**GIVEN EXERCISE 1**
Set down, word for word, the part of the Atomic Weapons Establishment Bill debate that opens with the words containing "Atomic Weapons Establishment" and closes with "insert Executive Agency'.".

Atomic Weapons Establishment Bill

As amended (in the Standing Committee), considered.

Clause 1

Arrangements for the carrying on of certain activities

3.42 pm

Mr. Allan Rogers (Rhondda) : I beg to move amendment No. 1, in page 1, line 22, leave out from for' to end of line 23 and insert an Executive Agency within the Civil Service of the Crown to carry out designated activities at the premises ; and'.

Mr. Speaker : With this it will be convenient to discuss the following amendments : No. 3, in page 1, leave out lines 24 to 27. No. 2, in page 1, line 24, leave out or another company' and insert Executive Agency'.

No. 4, in page 2, line 4, leave out their services and'. No. 5, in page 2, leave out lines 7 and 8.

No. 8, in page 2, leave out lines 10 to 13.

No. 9, in page 2, leave out lines 10 to 19.

**EXTRACTED INFORMATION**
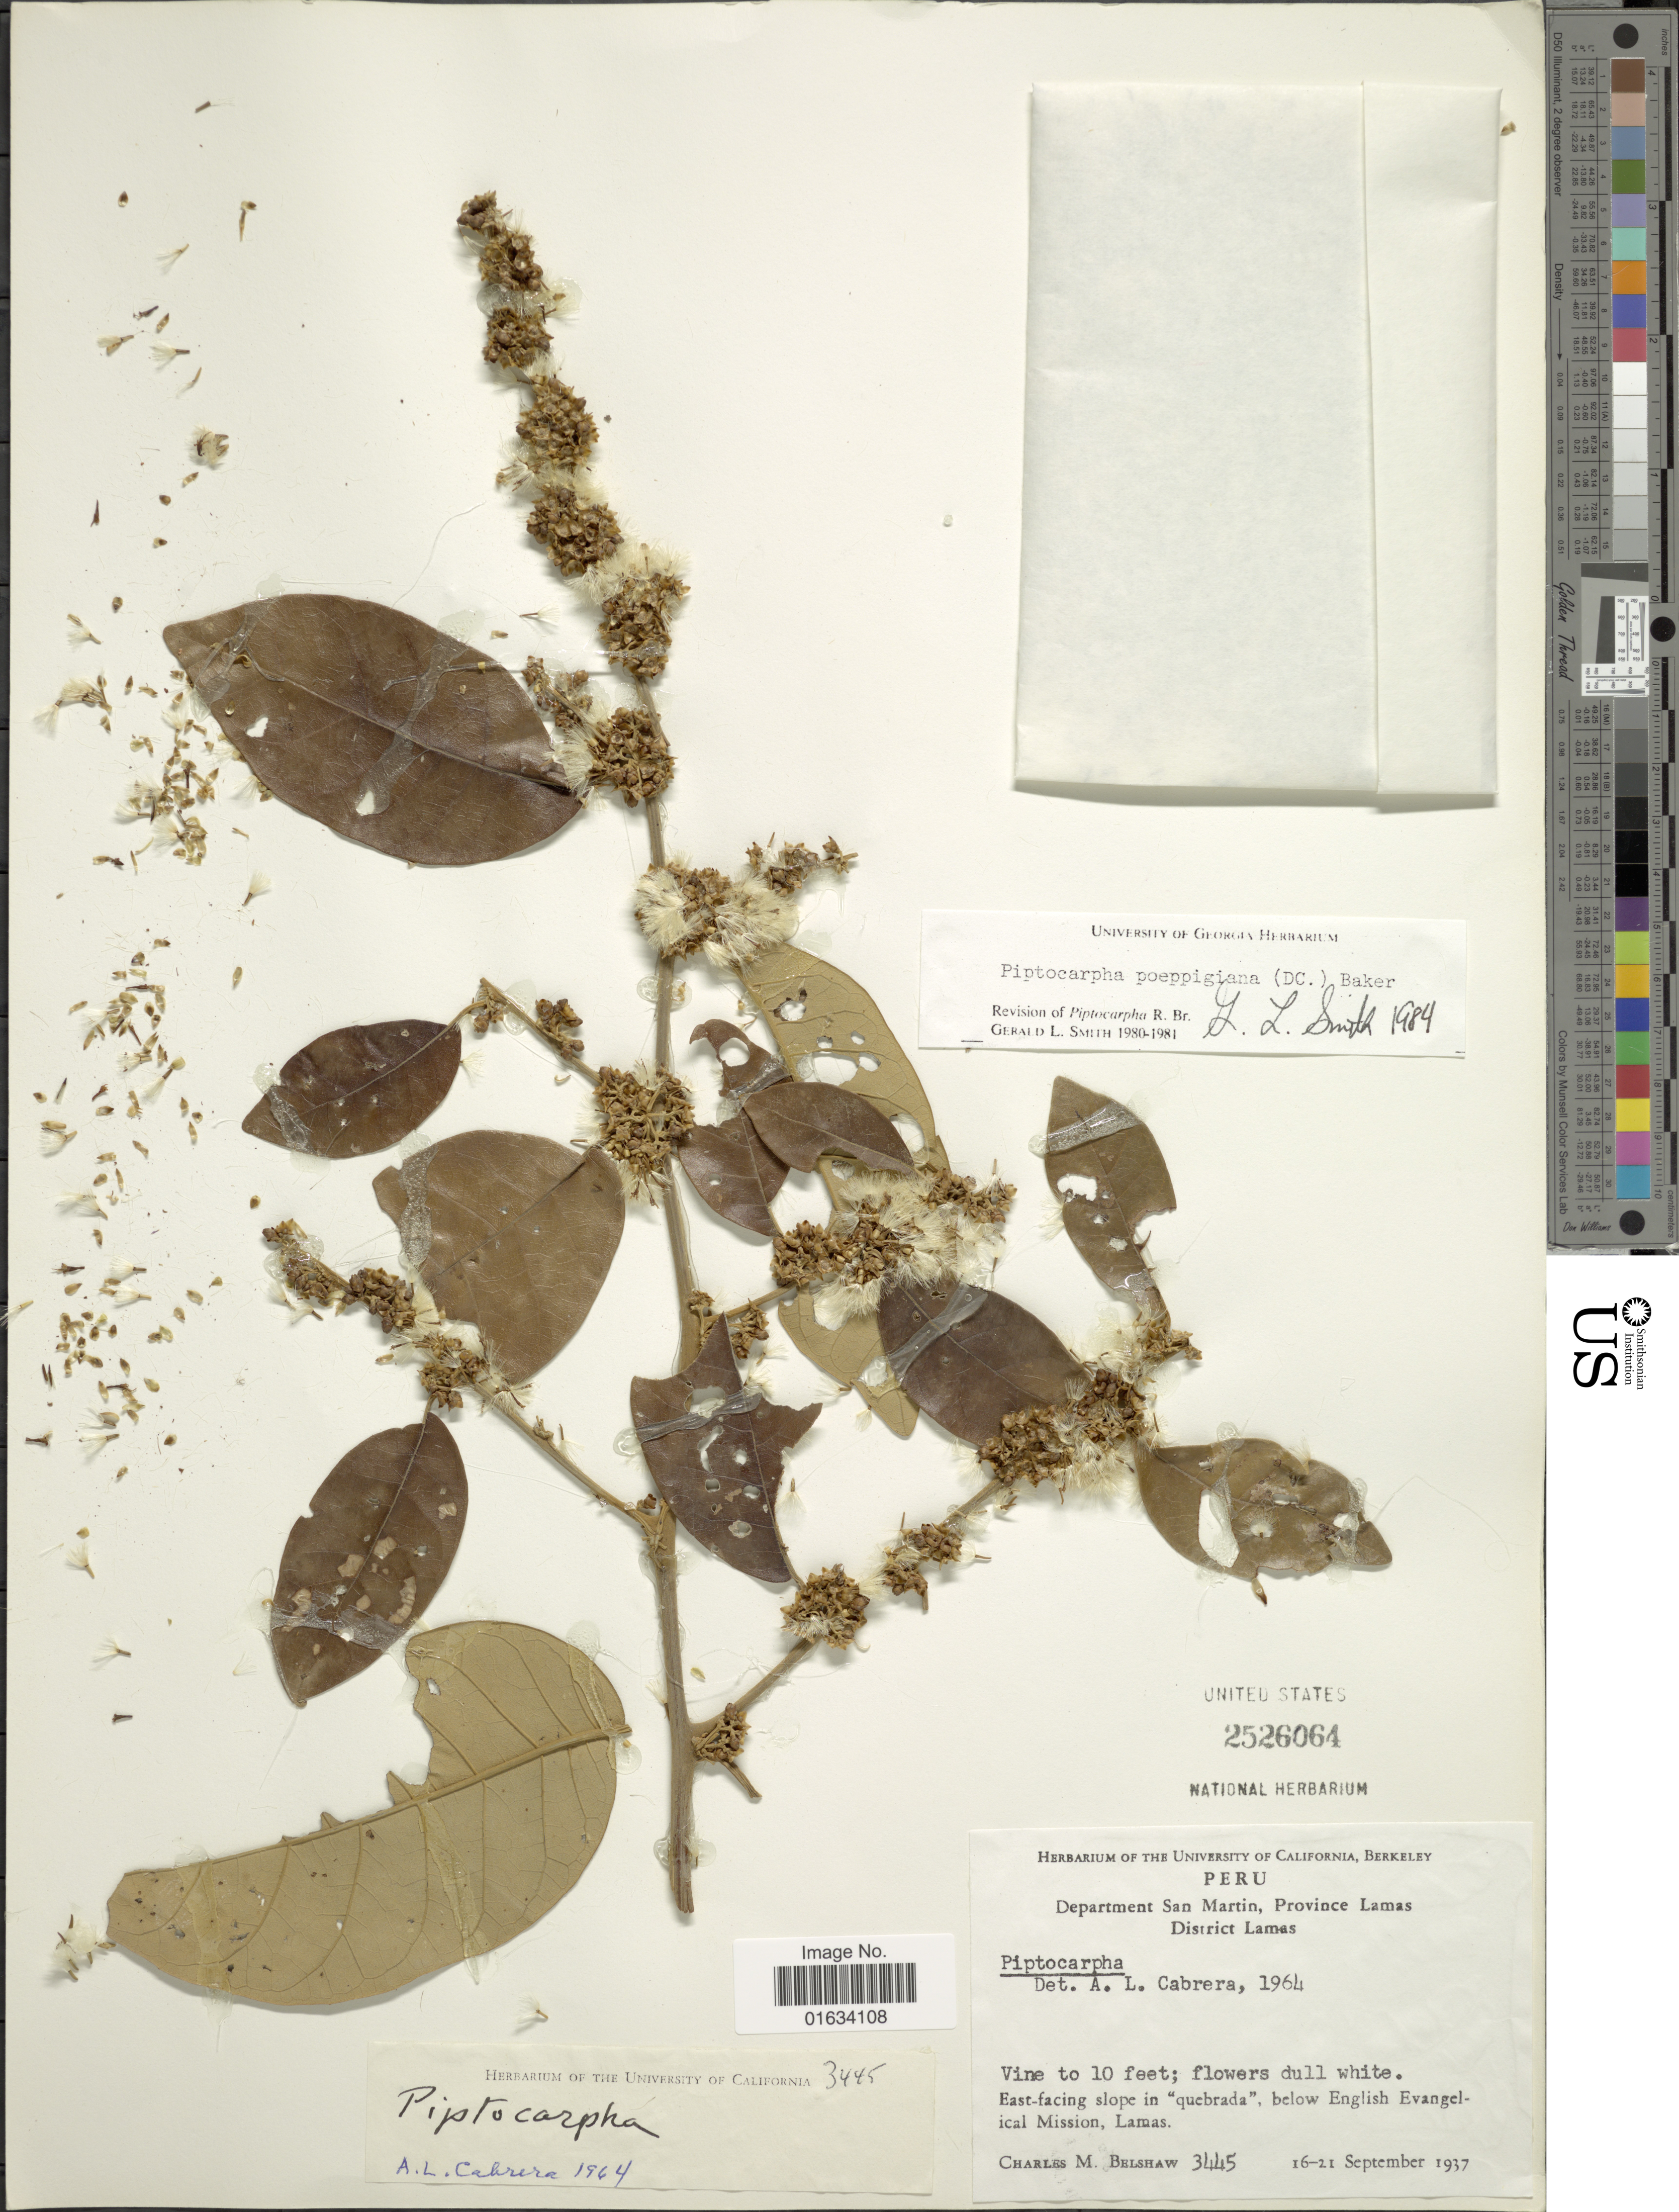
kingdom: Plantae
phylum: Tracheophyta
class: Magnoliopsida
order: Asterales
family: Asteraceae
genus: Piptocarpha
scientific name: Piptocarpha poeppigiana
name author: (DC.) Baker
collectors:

**GIVEN EXERCISE 2**
Pull out the lines of the records starting with the one that contains "phylum: Tracheophyta" and running through the end of the records, both ends included. Repeat those lines word for word.

**TASK RESULT 1**
Atomic Weapons Establishment Bill

As amended (in the Standing Committee), considered.

Clause 1

Arrangements for the carrying on of certain activities

3.42 pm

Mr. Allan Rogers (Rhondda) : I beg to move amendment No. 1, in page 1, line 22, leave out from for' to end of line 23 and insert an Executive Agency within the Civil Service of the Crown to carry out designated activities at the premises ; and'.

Mr. Speaker : With this it will be convenient to discuss the following amendments : No. 3, in page 1, leave out lines 24 to 27. No. 2, in page 1, line 24, leave out or another company' and insert Executive Agency'.

**TASK RESULT 2**
phylum: Tracheophyta
class: Magnoliopsida
order: Asterales
family: Asteraceae
genus: Piptocarpha
scientific name: Piptocarpha poeppigiana
name author: (DC.) Baker
collectors:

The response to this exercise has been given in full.